Task instructions
Produce a verbatim transcription of the entries, with all pictures omitted.

++++++

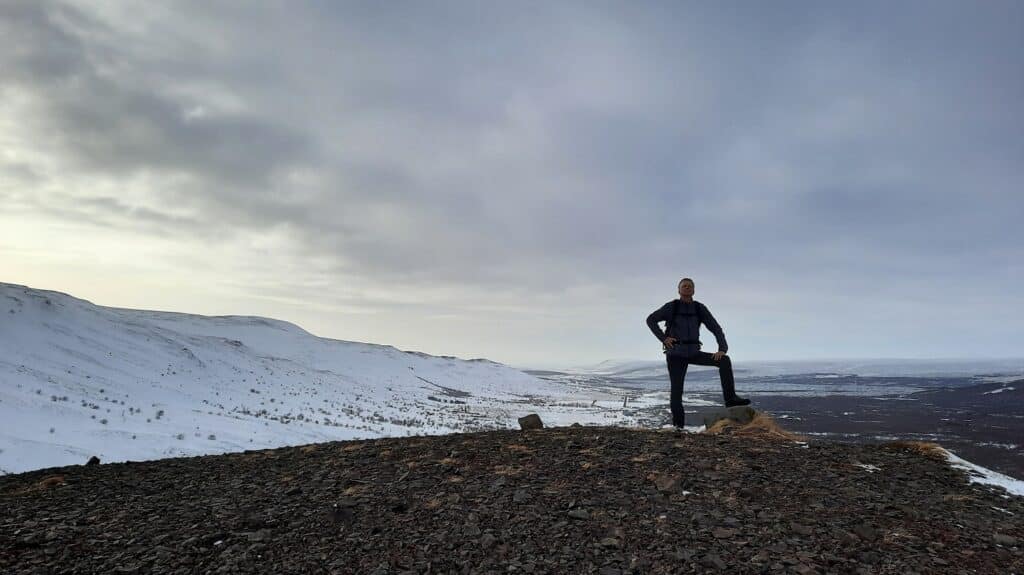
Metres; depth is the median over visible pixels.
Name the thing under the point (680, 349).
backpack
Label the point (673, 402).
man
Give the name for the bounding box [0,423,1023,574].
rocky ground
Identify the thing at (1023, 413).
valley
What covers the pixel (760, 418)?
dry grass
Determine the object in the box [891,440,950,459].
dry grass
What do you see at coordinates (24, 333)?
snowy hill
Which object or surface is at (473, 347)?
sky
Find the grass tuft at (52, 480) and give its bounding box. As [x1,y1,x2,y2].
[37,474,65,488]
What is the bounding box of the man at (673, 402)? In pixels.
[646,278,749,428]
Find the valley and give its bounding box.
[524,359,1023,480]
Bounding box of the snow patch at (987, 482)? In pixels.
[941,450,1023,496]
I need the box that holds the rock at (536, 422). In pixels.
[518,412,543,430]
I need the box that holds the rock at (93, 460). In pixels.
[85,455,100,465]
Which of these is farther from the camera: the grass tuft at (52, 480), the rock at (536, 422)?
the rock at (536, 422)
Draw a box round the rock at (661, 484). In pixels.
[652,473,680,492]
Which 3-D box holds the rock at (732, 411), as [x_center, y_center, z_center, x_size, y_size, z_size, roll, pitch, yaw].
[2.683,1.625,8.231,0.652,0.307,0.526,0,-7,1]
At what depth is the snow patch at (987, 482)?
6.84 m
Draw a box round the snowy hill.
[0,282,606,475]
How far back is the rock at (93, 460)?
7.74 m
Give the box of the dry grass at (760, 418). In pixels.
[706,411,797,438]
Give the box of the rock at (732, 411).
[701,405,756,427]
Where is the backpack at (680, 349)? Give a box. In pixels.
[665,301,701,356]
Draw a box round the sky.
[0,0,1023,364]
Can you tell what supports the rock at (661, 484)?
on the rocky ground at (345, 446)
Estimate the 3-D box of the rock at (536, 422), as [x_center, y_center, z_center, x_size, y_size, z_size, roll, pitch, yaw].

++++++

Solution for this problem
Metres; depth is the median over visible pixels.
Name the thing under the point (680, 349).
backpack
Label the point (673, 402).
man
Give the name for the bounding box [0,423,1023,574].
rocky ground
Identify the thing at (1023, 413).
valley
What covers the pixel (760, 418)?
dry grass
Determine the object in the box [891,440,950,459].
dry grass
What do you see at coordinates (24, 333)?
snowy hill
Which object or surface is at (473, 347)?
sky
Find the grass tuft at (52, 480) and give its bounding box. As [x1,y1,x2,y2].
[37,474,65,488]
What is the bounding box of the man at (673, 402)? In pixels.
[646,278,749,428]
Find the valley and give its bounding box.
[524,359,1023,480]
Bounding box of the snow patch at (987, 482)? In pixels.
[941,450,1023,496]
I need the box that holds the rock at (536, 422). In pixels.
[518,412,543,430]
I need the box that holds the rock at (93, 460). In pixels.
[85,455,100,465]
Which of these is farther from the camera: the grass tuft at (52, 480), the rock at (536, 422)?
the rock at (536, 422)
Draw a box round the rock at (661, 484). In pixels.
[652,473,680,492]
Which 3-D box holds the rock at (732, 411), as [x_center, y_center, z_center, x_size, y_size, z_size, roll, pitch, yaw].
[2.683,1.625,8.231,0.652,0.307,0.526,0,-7,1]
At what depth is the snow patch at (987, 482)?
6.84 m
Draw a box round the snowy hill.
[0,282,606,475]
How far back is the rock at (93, 460)?
7.74 m
Give the box of the dry grass at (760, 418). In pixels.
[706,411,797,438]
Give the box of the rock at (732, 411).
[701,405,756,427]
Where is the backpack at (680, 349)? Give a box. In pixels.
[665,301,701,356]
Draw a box round the sky.
[0,0,1023,364]
Can you tell what supports the rock at (661, 484)?
on the rocky ground at (345, 446)
Estimate the 3-D box of the rock at (536, 422), as [x_center, y_center, z_center, x_size, y_size, z_size, roll, pitch, yaw].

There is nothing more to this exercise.